Plattling/Deggendorf
Drei Jahre Haft für Erntehelferin wegen Totschlags durch Unterlassung

28.03.2017 | Stand 18.09.2023, 1:50 Uhr

Jetzt wurde die Erntehelferin verurteilt. −Symbolbild: dpa

Im Juli 2015 hatte eine damals 24-jährige polnische Erntehelferin auf der Toilette ihrer Gemeinschaftsunterkunft in Plattling einen gesunden Buben geboren. Allerdings kümmerte sich die Mutter zweier Mädchen erst so spät um das Kind in der Kloschüssel, dass dieses bereits tot war, als sie es in den Armen hielt. Sie wurde im vergangenen Jahr zu zwei Jahren Freiheitsstrafe auf Bewährung verurteilt, doch nun stand sie nach 13 Monaten wegen einer Revision der Staatsanwaltschaft erneut vor Gericht. Drei Jahre Haft lautet das neue Urteil, das am späten Montagnachmittag gesprochen wurde.

Am dritten Verhandlungstag kam der Chefarzt der Forensik am Bezirksklinikum Mainkofen, Dr. Johannes Schwerdtner, als Sachverständiger ausführlich zu Wort. Alles drehte sich um die Schuldfähigkeit der Angeklagten, ob diese psychisch in der Lage gewesen sei, das Baby rasch aus der Kloschüssel zu ziehen und damit den Kindstod hätte verhindern können.

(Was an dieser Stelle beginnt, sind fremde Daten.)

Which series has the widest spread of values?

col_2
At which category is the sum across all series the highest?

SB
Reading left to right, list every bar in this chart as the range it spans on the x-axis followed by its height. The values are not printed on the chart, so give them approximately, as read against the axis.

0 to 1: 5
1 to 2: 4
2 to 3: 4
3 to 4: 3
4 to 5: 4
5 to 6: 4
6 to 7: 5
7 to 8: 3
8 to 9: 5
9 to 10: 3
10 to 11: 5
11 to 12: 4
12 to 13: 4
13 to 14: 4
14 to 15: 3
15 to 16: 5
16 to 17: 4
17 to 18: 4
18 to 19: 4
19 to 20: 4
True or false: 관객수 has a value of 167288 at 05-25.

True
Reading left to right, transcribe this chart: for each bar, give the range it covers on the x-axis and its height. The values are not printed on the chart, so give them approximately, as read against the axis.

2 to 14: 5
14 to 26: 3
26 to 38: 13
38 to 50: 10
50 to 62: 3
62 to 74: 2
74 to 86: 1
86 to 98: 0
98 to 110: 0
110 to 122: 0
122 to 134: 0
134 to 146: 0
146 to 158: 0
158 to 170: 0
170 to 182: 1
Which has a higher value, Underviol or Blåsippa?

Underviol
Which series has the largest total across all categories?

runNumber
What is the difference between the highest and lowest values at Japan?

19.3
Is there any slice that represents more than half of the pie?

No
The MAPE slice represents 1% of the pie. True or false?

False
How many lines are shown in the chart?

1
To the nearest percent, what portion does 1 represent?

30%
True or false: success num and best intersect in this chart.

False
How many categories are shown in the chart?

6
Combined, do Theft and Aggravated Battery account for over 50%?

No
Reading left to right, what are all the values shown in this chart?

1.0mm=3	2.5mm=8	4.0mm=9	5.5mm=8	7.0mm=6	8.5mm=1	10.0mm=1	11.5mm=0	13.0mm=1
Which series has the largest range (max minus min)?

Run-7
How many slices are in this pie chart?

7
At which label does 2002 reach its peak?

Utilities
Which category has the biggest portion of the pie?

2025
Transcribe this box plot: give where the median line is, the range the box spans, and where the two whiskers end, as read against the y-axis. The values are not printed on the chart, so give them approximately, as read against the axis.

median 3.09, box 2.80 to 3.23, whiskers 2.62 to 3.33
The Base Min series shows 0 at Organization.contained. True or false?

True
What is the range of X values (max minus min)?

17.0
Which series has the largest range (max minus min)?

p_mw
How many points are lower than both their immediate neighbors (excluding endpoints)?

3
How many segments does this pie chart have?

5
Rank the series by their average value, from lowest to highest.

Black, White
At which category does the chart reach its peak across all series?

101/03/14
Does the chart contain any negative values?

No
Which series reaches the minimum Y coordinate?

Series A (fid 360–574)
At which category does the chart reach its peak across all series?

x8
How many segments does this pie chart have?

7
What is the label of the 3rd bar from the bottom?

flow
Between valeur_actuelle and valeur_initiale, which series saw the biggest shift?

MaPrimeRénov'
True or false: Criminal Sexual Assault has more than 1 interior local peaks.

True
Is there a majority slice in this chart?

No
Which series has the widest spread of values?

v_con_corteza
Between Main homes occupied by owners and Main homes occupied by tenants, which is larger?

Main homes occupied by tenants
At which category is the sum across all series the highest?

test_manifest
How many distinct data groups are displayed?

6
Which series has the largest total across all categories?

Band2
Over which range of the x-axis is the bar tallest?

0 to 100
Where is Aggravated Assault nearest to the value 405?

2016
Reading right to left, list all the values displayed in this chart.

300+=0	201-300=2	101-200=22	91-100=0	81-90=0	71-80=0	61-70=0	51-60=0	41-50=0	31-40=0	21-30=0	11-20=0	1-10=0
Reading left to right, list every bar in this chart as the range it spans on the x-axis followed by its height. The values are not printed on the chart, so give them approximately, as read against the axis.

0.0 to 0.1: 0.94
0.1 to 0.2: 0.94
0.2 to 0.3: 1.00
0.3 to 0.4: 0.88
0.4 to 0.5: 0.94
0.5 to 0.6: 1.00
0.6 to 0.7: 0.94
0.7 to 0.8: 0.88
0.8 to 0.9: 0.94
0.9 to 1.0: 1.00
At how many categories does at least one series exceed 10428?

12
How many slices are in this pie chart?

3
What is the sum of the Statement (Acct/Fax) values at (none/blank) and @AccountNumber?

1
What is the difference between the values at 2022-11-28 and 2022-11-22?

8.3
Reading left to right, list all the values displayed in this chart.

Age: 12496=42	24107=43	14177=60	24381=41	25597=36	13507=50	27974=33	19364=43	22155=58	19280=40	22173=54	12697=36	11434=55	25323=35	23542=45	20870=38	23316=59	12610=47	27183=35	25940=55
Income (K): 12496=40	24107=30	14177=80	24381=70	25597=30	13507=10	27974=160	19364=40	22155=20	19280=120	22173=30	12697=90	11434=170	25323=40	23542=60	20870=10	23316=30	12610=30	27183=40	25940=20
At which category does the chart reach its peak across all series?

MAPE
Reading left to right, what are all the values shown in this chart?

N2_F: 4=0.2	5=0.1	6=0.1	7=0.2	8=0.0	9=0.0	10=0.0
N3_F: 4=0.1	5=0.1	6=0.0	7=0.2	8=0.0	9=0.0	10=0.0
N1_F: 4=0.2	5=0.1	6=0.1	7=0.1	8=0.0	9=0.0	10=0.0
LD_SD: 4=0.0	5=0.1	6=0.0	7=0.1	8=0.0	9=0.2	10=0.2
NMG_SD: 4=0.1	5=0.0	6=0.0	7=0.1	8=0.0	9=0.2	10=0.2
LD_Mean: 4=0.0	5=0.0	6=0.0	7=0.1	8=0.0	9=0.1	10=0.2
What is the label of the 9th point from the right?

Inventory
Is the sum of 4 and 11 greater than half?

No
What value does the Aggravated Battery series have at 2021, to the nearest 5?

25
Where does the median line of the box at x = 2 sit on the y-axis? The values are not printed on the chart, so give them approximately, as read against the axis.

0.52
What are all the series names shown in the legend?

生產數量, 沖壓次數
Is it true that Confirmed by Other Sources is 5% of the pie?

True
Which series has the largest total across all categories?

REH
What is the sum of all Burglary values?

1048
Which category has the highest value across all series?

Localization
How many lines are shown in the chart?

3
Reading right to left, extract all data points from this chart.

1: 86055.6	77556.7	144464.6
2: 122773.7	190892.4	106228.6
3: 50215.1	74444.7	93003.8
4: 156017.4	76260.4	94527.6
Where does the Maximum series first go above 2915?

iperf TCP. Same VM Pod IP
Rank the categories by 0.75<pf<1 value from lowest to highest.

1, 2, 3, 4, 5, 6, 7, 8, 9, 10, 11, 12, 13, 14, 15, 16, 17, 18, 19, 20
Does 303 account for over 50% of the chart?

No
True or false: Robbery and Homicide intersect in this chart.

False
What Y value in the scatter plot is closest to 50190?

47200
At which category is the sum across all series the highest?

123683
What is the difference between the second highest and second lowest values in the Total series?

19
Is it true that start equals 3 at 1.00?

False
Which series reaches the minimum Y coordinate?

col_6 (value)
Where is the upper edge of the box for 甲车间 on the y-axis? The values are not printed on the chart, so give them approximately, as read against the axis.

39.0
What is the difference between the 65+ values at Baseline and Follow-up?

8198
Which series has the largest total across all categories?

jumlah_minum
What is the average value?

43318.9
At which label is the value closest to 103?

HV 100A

Nach den Plädoyers und einer zweistündigen Unterbrechung verkündete Richter Müller das Urteil: Die Angeklagte wird zu einer Freiheitsstrafe von drei Jahren wegen "Totschlags durch Unterlassung" verurteilt. In seiner Begründung verwies das Schwurgericht auf zwei wichtige Erkenntnisse der Sachverständigen. Erstens: "Das Kind muss mindestens drei Minuten in der Toilettenschüssel gelegen haben", sagte der vorsitzender Richter Horst Müller. Die Versorgung sei in dieser Zeit über den Mutterleib erfolgt. Erst dann könne es zur Atmung des Neugeborenen gekommen sein. Zweitens: Es müssen weitere drei Minuten vergangen sein, in denen das Baby in der Kloschüssel gelegen haben muss. "Durch bloßes Herausnehmen wäre das Kind gerettet worden", urteilte das Schwurgericht. Bei der Strafzumessung habe das Gericht die "teilweise Geständigkeit" und "den Familiendruck" der Angeklagten berücksichtigt. Von einem "minderschweren Fall" habe man nicht mehr ausgehen können. In seinem Urteil sei das Gericht von einem "Gesamtbild der Tat" ausgegangen. Drei Jahre seien "ein mildes Urteil".